# New TV show about Dallas SWAT on A&E



## CJIS (Mar 12, 2005)

http://www.aetv.com/dallas_swat/index.jsp

_Dallas SWAT_™ is a relentlessly real-life, action-packed show that brings viewers into the high-pressure day-to-day existence of the Dallas SWAT team. Witness as each episode reveals how practiced teamwork and overwhelming force can make the difference between life and death-real life and death.
Members of _Dallas SWAT_ have one of the toughest jobs in law enforcement. Each officer must be at the top of his game in his area of specialty-whether a sniper, a negotiator, or entry specialist-to safely accomplish each mission. Ride shotgun as the team executes high-risk drug busts, apprehends murder suspects, searches for high-profile missing persons, and rescues hostages. It takes a special type of person to put his or her life on the line day after day. _Dallas SWAT_ gives viewers an inside look at what it means to be a member of this elite police unit.

But what happens after the crisis is over? This show goes home with these highly trained officers as they try to manage their lives after their exhausting work is through. They tackle a host of off-duty challenges with equal intensity as they do their day jobs.

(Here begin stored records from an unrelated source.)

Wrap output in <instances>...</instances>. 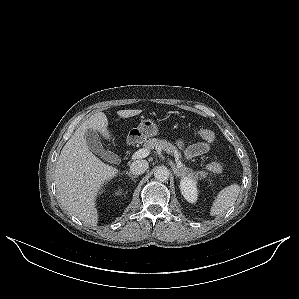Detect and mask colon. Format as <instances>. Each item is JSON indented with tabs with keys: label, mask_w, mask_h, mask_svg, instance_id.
<instances>
[{
	"label": "colon",
	"mask_w": 299,
	"mask_h": 299,
	"mask_svg": "<svg viewBox=\"0 0 299 299\" xmlns=\"http://www.w3.org/2000/svg\"><path fill=\"white\" fill-rule=\"evenodd\" d=\"M196 133L201 139L208 142H212L216 138L214 132L208 129H199ZM208 169L212 172H221L223 170V166L219 163L212 162L208 165Z\"/></svg>",
	"instance_id": "5ec220e1"
}]
</instances>
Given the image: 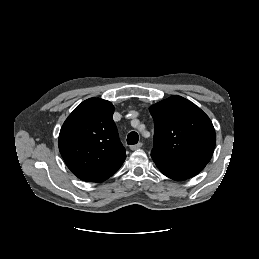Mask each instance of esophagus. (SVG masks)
<instances>
[{
	"label": "esophagus",
	"mask_w": 259,
	"mask_h": 259,
	"mask_svg": "<svg viewBox=\"0 0 259 259\" xmlns=\"http://www.w3.org/2000/svg\"><path fill=\"white\" fill-rule=\"evenodd\" d=\"M142 146H143V144H142L141 142H139V143L136 144V145L130 146V149H131V150H137V149L141 148Z\"/></svg>",
	"instance_id": "obj_1"
}]
</instances>
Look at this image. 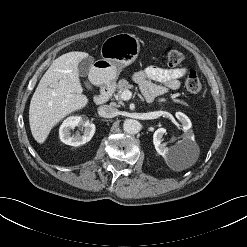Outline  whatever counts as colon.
<instances>
[{
  "label": "colon",
  "instance_id": "1",
  "mask_svg": "<svg viewBox=\"0 0 247 247\" xmlns=\"http://www.w3.org/2000/svg\"><path fill=\"white\" fill-rule=\"evenodd\" d=\"M164 57L170 67H179L185 63V56L182 52L167 48L164 52ZM185 87L191 94H198L201 91V81L195 70L189 71L185 79Z\"/></svg>",
  "mask_w": 247,
  "mask_h": 247
}]
</instances>
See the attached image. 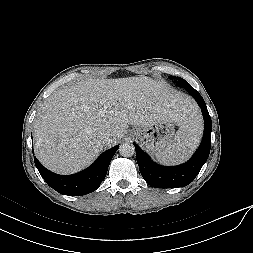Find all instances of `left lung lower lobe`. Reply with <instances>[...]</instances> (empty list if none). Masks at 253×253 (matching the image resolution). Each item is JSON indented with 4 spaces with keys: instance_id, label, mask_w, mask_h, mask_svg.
<instances>
[{
    "instance_id": "obj_1",
    "label": "left lung lower lobe",
    "mask_w": 253,
    "mask_h": 253,
    "mask_svg": "<svg viewBox=\"0 0 253 253\" xmlns=\"http://www.w3.org/2000/svg\"><path fill=\"white\" fill-rule=\"evenodd\" d=\"M186 89L199 104L205 124L202 142L192 158L178 166H160L152 162L149 156L134 143L141 175L149 185L155 188H177L190 184L200 172L210 153L212 122L206 104L191 85Z\"/></svg>"
}]
</instances>
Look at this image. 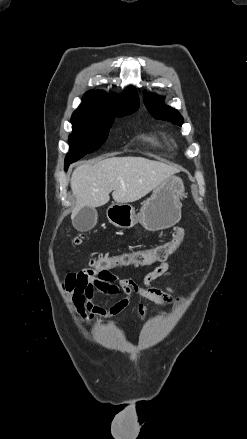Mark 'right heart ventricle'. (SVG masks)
Wrapping results in <instances>:
<instances>
[{
    "label": "right heart ventricle",
    "mask_w": 247,
    "mask_h": 439,
    "mask_svg": "<svg viewBox=\"0 0 247 439\" xmlns=\"http://www.w3.org/2000/svg\"><path fill=\"white\" fill-rule=\"evenodd\" d=\"M142 138L153 146H162L164 144V141L161 138L150 133H144Z\"/></svg>",
    "instance_id": "obj_1"
}]
</instances>
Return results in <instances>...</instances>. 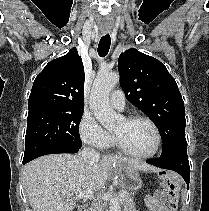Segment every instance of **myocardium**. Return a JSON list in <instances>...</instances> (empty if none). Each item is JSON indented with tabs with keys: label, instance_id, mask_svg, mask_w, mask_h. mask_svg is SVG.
<instances>
[{
	"label": "myocardium",
	"instance_id": "obj_1",
	"mask_svg": "<svg viewBox=\"0 0 209 211\" xmlns=\"http://www.w3.org/2000/svg\"><path fill=\"white\" fill-rule=\"evenodd\" d=\"M127 122H136V121H142L147 123L153 130L154 135H155V145L154 148L145 154H135L133 152H130L128 149L125 148V146L123 145V143L121 142L120 138L114 134V141H115V145L117 147V149L125 154L128 157H131L133 159H137V160H147V159H151L154 156H156L158 154V152L160 151L161 148V144H162V137H161V133L160 130L158 128V126L156 125V123L150 119L147 116H143V115H133L130 116L128 118L125 119Z\"/></svg>",
	"mask_w": 209,
	"mask_h": 211
}]
</instances>
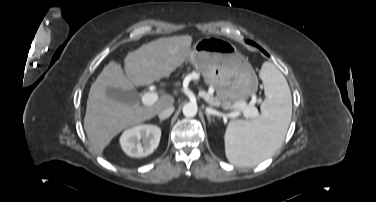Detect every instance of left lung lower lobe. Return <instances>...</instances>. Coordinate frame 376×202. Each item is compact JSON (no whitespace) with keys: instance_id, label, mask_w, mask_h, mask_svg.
I'll return each mask as SVG.
<instances>
[{"instance_id":"0a47b994","label":"left lung lower lobe","mask_w":376,"mask_h":202,"mask_svg":"<svg viewBox=\"0 0 376 202\" xmlns=\"http://www.w3.org/2000/svg\"><path fill=\"white\" fill-rule=\"evenodd\" d=\"M247 43H250V44H253V45L257 46L261 51L264 52V50H263L260 46H258L257 44H255L254 42H252V41H251V42H248V41H247Z\"/></svg>"}]
</instances>
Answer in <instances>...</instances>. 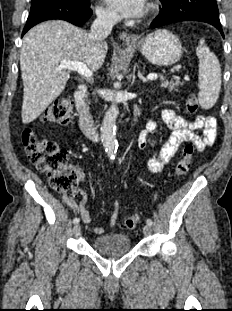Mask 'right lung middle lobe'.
Listing matches in <instances>:
<instances>
[{
  "label": "right lung middle lobe",
  "mask_w": 232,
  "mask_h": 311,
  "mask_svg": "<svg viewBox=\"0 0 232 311\" xmlns=\"http://www.w3.org/2000/svg\"><path fill=\"white\" fill-rule=\"evenodd\" d=\"M49 1H58V2H64V3H71L73 5L82 7V8H89V0H32V5H36L43 2H49Z\"/></svg>",
  "instance_id": "1"
}]
</instances>
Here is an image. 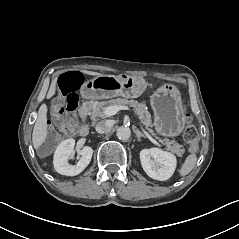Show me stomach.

They compete in the World SWAT Games, juggle other jobs, manage relationships with their spouses, raise their children, and some are even navigating the emotionally hazardous world of dating.

Seems like it is going to be like the Show COPS but fallows the Dallas SWAT team instead of Patrol beats acroos the nation.


----------



## Buford T (Feb 12, 2005)

Can Massasoit S.W.A.T. be far behind??


----------



## CJIS (Mar 12, 2005)

Buford T said:


> Can Massasoit S.W.A.T. be far behind??


:L: :L: :L: :L: :L: :L:


----------



## kwflatbed (Dec 29, 2004)

I hope that it is better than the rest of the

crap that A&E is showing, Dog The Bounty Hunter, ETC.


----------



## kateykakes (Nov 6, 2004)

There's also a new show that on Court TV called _Texas SWAT. _It premieres 8pm on Wednesday, Jan. 4.

The previews look pretty good.


----------